> [What the exercise asks]: Return each line below exactly as it reads, and omit any image in it.

> [Dataset excerpt]:

● ● ● ● ● ● ●

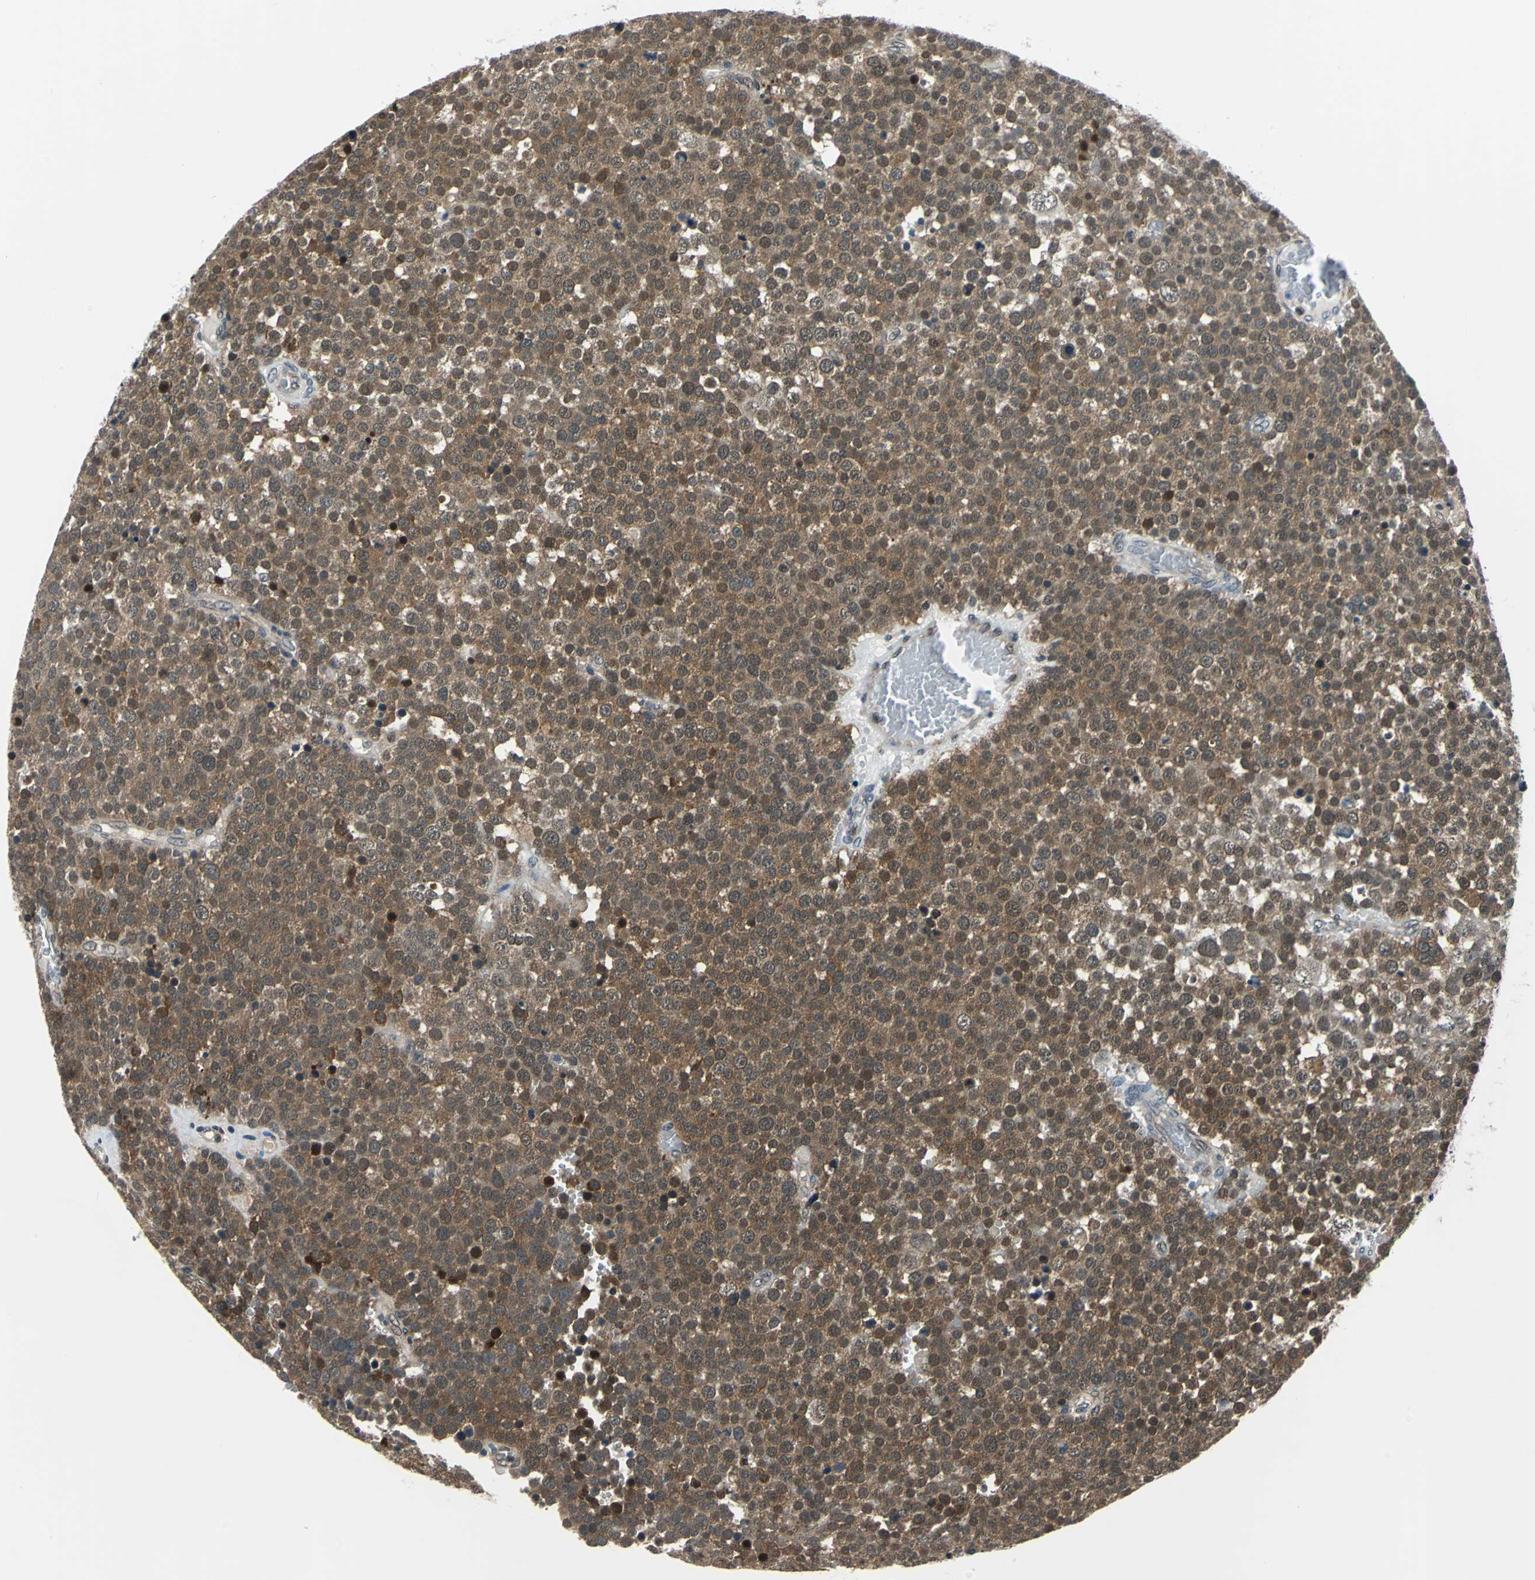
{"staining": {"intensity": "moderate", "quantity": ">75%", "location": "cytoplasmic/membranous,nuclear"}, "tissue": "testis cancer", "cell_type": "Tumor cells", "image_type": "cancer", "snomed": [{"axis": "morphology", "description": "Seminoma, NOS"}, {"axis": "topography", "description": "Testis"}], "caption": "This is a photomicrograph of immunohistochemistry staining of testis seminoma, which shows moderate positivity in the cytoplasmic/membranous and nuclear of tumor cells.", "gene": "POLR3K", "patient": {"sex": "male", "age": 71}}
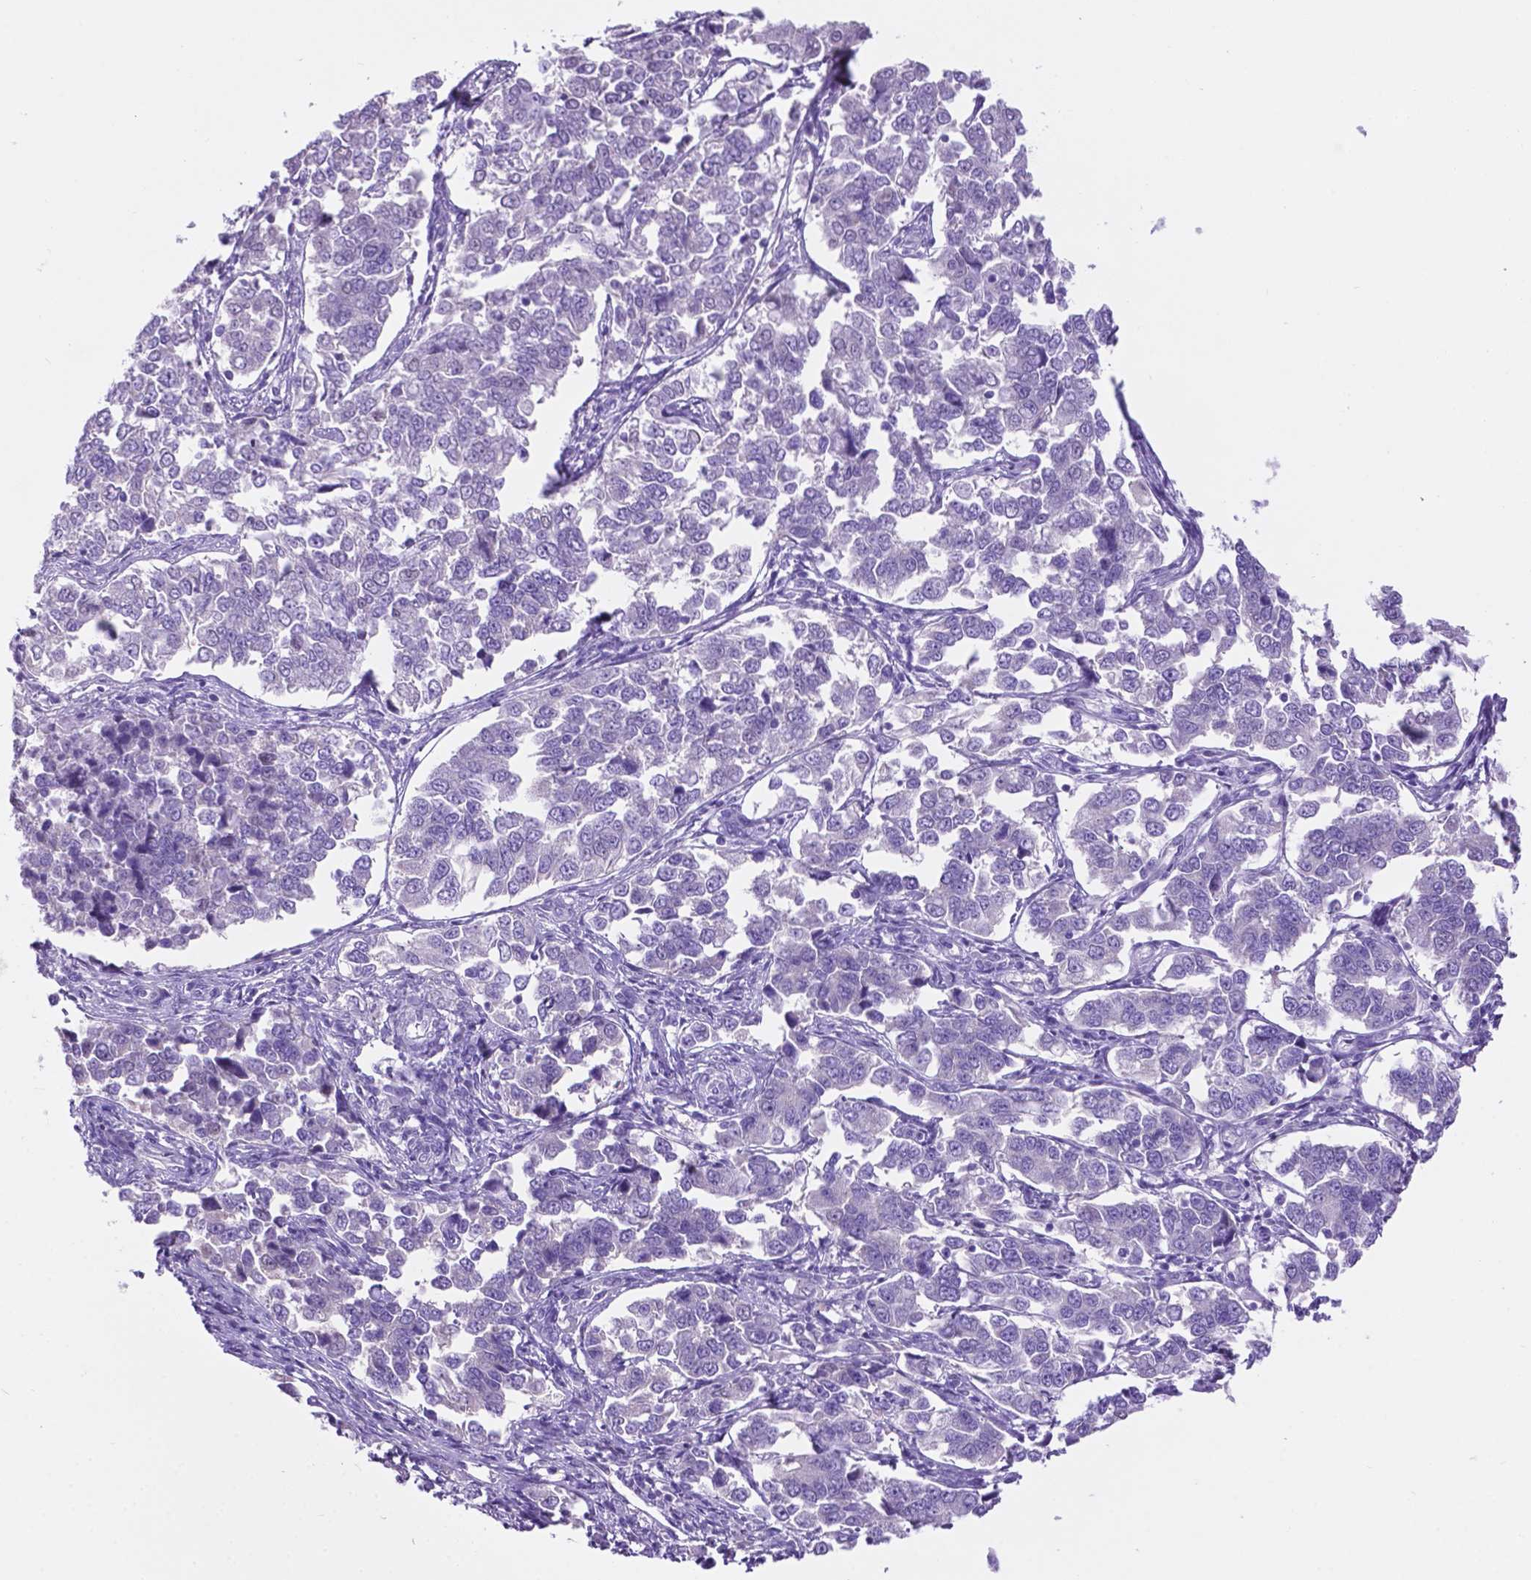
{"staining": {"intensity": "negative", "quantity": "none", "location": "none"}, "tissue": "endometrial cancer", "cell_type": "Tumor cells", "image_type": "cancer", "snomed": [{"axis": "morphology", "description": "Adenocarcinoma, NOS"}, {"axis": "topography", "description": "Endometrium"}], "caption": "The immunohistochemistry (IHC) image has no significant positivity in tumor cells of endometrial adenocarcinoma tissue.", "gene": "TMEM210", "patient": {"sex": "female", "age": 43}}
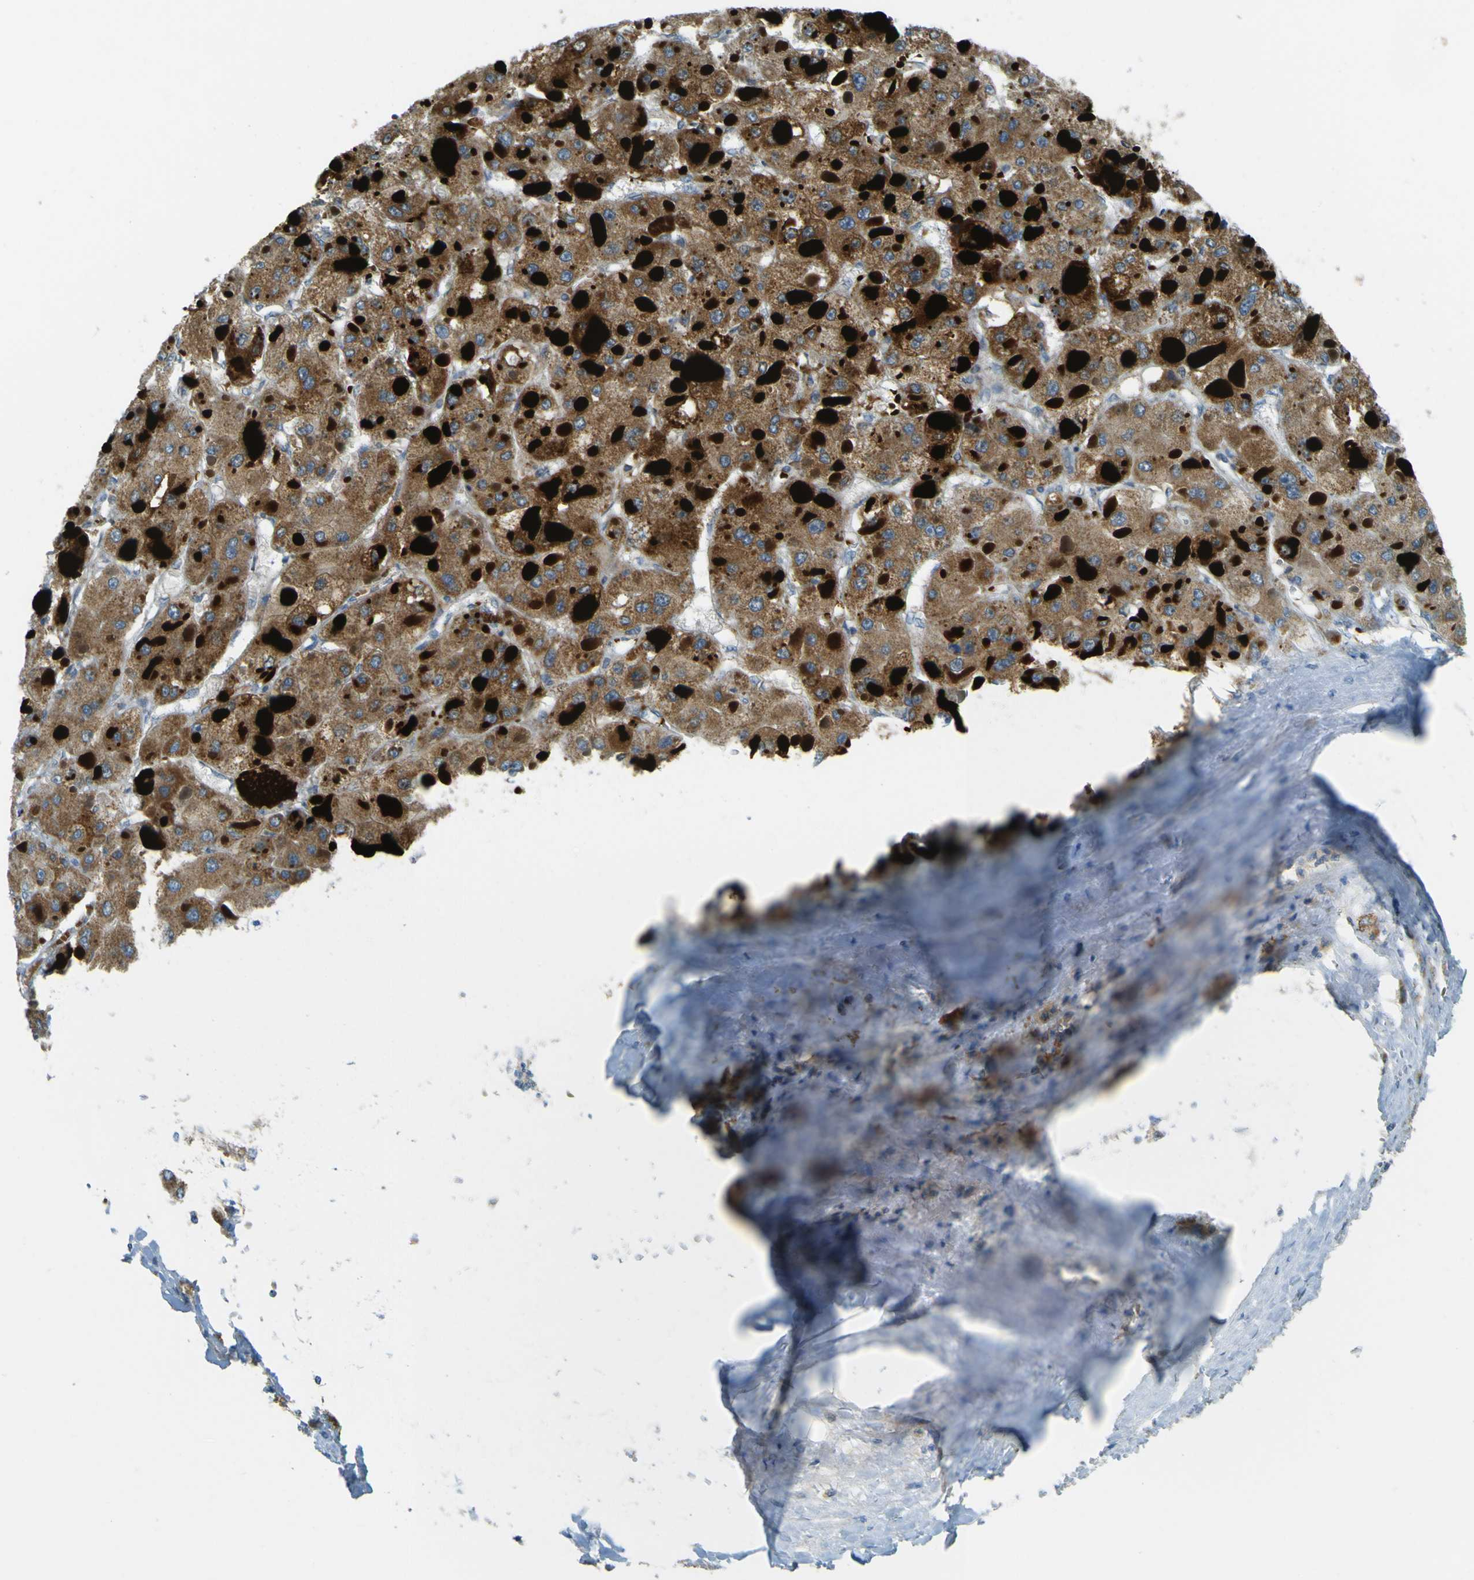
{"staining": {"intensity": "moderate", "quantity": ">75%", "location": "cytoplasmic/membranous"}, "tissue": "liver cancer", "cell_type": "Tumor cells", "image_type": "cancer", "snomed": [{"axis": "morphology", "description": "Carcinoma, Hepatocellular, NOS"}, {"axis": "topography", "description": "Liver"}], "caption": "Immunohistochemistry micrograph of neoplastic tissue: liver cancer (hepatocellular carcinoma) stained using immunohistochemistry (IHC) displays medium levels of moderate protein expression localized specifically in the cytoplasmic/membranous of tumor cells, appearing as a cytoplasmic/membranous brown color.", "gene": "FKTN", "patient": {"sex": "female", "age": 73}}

● ● ● ● ● ● ●

> [Your solution]:
{"staining": {"intensity": "moderate", "quantity": ">75%", "location": "cytoplasmic/membranous,nuclear"}, "tissue": "testis cancer", "cell_type": "Tumor cells", "image_type": "cancer", "snomed": [{"axis": "morphology", "description": "Seminoma, NOS"}, {"axis": "topography", "description": "Testis"}], "caption": "This is a photomicrograph of immunohistochemistry staining of testis seminoma, which shows moderate positivity in the cytoplasmic/membranous and nuclear of tumor cells.", "gene": "POLR3K", "patient": {"sex": "male", "age": 71}}
{"staining": {"intensity": "negative", "quantity": "none", "location": "none"}, "tissue": "endometrial cancer", "cell_type": "Tumor cells", "image_type": "cancer", "snomed": [{"axis": "morphology", "description": "Adenocarcinoma, NOS"}, {"axis": "topography", "description": "Endometrium"}], "caption": "The immunohistochemistry (IHC) image has no significant positivity in tumor cells of endometrial adenocarcinoma tissue.", "gene": "TMEM210", "patient": {"sex": "female", "age": 43}}
{"staining": {"intensity": "moderate", "quantity": ">75%", "location": "cytoplasmic/membranous"}, "tissue": "liver cancer", "cell_type": "Tumor cells", "image_type": "cancer", "snomed": [{"axis": "morphology", "description": "Carcinoma, Hepatocellular, NOS"}, {"axis": "topography", "description": "Liver"}], "caption": "Immunohistochemistry micrograph of neoplastic tissue: liver cancer (hepatocellular carcinoma) stained using immunohistochemistry (IHC) displays medium levels of moderate protein expression localized specifically in the cytoplasmic/membranous of tumor cells, appearing as a cytoplasmic/membranous brown color.", "gene": "FKTN", "patient": {"sex": "female", "age": 73}}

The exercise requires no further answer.